Thinking. Love your enemies

I read these famous words of Jesus this morning:

Luke 6:35 But love your enemies, do good to them, and lend to them without expecting to get anything back. Then your reward will be great, and you will be sons of the Most High, because he is kind to the ungrateful and wicked.

It's interesting to turn it around a little. Jesus comes at it from the point of view of the person who has enemies. But how would it be for my enemy if I love him or her? 

Having an enemy is a useful thing in life. An enemy is a person on whom we can heap all the blame, all the badness, all the evils that we encounter. "It's her fault, it's his fault, it's because of them," we say. It's what Hitler did to the Jews, it's what different racial groups do to each other. It's even what evangelical Christians do to other groups of evangelical Christians. 

My children do this all the time. My sons have invented an almost-imaginary enemy who they blame whenever they are mad with each other. It allows them to unite together without having to face their own part in the blame game.

If the enemy is playing his part, he will equally hate me, and we will have a mutually beneficial (albeit stormy) relationship where I put all my bad feelings onto him, and he puts all his onto me. We happily dehumanise each other, think of each other in stereotypes and never have to acknowledge that we are both people whom God loves. By treading on each other, we make ourselves feel better.

If we love our enemies, we are refusing to lump all our badness onto someone else, so we are taking responsibility for our own faults and admitting that we are equal with our enemies in our failings and humanness. 

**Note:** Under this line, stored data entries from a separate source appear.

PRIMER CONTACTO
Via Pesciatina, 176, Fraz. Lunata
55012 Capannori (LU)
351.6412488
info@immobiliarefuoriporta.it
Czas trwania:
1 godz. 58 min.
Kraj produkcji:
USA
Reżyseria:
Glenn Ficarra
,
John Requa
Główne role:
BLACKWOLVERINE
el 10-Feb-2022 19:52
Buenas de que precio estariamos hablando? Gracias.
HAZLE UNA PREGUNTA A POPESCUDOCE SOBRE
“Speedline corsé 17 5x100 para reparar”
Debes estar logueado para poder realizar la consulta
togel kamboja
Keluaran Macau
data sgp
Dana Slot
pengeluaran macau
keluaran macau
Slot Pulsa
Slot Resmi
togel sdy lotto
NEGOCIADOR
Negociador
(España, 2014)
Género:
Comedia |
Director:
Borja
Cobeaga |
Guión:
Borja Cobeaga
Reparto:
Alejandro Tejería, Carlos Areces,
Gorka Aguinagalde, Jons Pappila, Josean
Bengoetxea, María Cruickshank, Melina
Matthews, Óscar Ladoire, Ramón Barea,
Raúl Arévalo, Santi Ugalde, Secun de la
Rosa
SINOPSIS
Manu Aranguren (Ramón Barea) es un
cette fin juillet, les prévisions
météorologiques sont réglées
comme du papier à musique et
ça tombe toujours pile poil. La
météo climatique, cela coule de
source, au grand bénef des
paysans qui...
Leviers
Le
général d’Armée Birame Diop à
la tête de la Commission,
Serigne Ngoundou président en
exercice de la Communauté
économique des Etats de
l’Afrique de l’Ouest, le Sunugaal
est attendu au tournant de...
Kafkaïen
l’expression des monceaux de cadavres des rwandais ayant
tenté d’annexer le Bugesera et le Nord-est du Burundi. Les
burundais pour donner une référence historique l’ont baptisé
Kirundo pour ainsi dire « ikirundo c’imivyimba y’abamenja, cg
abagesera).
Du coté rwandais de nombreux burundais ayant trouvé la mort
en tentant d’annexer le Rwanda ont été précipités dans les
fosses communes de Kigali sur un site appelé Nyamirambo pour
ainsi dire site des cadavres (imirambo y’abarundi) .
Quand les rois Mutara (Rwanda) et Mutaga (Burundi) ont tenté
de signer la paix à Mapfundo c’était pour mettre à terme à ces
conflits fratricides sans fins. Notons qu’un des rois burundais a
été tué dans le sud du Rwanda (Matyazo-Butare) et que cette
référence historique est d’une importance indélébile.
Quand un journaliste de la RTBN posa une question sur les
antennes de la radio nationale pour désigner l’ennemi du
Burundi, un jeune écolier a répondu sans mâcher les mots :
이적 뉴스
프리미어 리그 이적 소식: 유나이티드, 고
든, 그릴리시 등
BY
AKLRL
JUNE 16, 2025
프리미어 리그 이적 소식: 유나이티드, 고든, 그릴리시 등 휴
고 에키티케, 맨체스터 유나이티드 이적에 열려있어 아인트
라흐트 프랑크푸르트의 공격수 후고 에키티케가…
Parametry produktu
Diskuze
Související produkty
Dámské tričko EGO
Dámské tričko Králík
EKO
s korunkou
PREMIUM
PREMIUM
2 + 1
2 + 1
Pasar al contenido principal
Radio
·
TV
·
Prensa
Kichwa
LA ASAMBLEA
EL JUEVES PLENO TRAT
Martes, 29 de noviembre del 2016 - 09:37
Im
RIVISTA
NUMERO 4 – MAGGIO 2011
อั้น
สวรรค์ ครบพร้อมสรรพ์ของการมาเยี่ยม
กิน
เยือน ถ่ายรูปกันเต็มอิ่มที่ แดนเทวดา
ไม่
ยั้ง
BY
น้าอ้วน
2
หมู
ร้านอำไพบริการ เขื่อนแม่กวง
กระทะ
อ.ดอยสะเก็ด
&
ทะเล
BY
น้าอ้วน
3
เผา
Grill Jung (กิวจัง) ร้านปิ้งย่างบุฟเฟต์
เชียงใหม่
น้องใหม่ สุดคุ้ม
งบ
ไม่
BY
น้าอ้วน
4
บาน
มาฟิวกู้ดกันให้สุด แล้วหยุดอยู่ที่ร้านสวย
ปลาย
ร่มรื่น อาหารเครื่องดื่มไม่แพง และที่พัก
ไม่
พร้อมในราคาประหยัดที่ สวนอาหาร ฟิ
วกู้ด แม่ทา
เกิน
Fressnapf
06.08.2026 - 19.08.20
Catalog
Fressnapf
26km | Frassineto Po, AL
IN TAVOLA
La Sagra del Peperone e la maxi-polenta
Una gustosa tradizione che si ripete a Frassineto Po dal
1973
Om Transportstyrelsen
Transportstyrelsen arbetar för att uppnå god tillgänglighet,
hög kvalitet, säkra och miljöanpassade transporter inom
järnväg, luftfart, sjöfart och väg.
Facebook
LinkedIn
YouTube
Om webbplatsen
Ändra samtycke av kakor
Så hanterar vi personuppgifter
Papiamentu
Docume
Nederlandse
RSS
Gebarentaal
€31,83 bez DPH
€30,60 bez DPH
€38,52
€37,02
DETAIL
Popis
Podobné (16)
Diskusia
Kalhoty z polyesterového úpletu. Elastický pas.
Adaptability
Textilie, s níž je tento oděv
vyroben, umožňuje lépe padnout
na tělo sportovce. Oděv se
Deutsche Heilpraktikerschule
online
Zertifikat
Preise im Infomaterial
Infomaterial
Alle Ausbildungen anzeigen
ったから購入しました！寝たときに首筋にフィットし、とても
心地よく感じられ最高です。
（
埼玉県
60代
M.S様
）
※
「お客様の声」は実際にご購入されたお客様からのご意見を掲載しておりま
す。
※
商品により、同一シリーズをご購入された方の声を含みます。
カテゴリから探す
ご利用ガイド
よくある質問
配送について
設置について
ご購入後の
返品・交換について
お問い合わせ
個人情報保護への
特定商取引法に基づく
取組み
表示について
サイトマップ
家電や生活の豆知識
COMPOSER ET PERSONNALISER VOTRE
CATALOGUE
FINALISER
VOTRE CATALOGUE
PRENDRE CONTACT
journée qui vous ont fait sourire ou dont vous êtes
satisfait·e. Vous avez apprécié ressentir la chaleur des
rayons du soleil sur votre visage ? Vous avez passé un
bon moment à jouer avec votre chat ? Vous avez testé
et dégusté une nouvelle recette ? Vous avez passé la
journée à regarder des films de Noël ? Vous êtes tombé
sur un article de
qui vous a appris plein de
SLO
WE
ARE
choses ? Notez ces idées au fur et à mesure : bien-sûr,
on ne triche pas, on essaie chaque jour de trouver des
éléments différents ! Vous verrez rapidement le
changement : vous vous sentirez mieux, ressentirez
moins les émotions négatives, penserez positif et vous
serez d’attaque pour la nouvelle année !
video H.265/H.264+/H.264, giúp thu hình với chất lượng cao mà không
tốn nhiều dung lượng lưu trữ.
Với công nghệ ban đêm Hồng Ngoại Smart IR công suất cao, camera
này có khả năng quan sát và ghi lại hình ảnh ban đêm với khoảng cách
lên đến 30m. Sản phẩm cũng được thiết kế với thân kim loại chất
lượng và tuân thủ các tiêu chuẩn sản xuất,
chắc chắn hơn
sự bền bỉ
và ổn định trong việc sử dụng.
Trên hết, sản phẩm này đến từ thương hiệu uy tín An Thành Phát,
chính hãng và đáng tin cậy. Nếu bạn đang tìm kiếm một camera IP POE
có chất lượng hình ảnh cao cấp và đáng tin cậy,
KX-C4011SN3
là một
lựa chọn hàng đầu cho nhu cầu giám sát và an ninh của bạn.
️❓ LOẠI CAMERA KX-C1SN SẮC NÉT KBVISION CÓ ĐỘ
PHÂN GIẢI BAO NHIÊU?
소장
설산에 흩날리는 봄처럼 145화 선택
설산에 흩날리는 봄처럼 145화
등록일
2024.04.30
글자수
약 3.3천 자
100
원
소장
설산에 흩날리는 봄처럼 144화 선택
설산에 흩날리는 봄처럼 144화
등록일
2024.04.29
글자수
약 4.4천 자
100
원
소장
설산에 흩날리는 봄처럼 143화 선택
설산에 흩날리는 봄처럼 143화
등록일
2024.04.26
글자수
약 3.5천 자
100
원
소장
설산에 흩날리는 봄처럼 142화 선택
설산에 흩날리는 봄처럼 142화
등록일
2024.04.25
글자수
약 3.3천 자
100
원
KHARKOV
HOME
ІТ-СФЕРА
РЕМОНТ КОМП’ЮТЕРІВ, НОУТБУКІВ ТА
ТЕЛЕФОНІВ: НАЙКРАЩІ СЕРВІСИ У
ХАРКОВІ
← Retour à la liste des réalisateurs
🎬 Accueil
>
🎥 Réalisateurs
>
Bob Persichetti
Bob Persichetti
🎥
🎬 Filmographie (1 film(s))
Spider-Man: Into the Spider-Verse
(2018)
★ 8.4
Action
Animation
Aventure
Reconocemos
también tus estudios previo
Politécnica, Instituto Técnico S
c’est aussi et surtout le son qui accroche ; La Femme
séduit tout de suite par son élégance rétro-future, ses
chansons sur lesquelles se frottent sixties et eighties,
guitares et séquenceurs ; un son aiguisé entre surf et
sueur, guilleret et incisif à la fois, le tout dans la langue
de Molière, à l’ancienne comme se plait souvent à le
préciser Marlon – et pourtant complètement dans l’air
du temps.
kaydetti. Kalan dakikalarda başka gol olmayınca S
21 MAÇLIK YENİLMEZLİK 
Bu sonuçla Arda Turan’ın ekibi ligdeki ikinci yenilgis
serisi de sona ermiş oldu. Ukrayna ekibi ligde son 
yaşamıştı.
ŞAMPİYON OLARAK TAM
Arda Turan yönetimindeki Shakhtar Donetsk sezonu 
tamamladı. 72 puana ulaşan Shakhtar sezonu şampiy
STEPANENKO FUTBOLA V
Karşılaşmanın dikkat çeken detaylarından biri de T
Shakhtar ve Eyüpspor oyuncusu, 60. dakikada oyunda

If we love our enemies, our enemies are unable to dump all their badness onto us because we are not playing the 'enemy' game. We are letting them take responsibility for their faults and failings.

If we love our enemies, we are refusing to take the easy road to feeling good about ourselves in comparison to them. We have to find our good feelings somewhere else. And we are brave in admitting that God loves them as well as us.

If we love our enemies, we are doing good to them. We defuse anger, we wash harsh words away, we let gentleness do its healing work.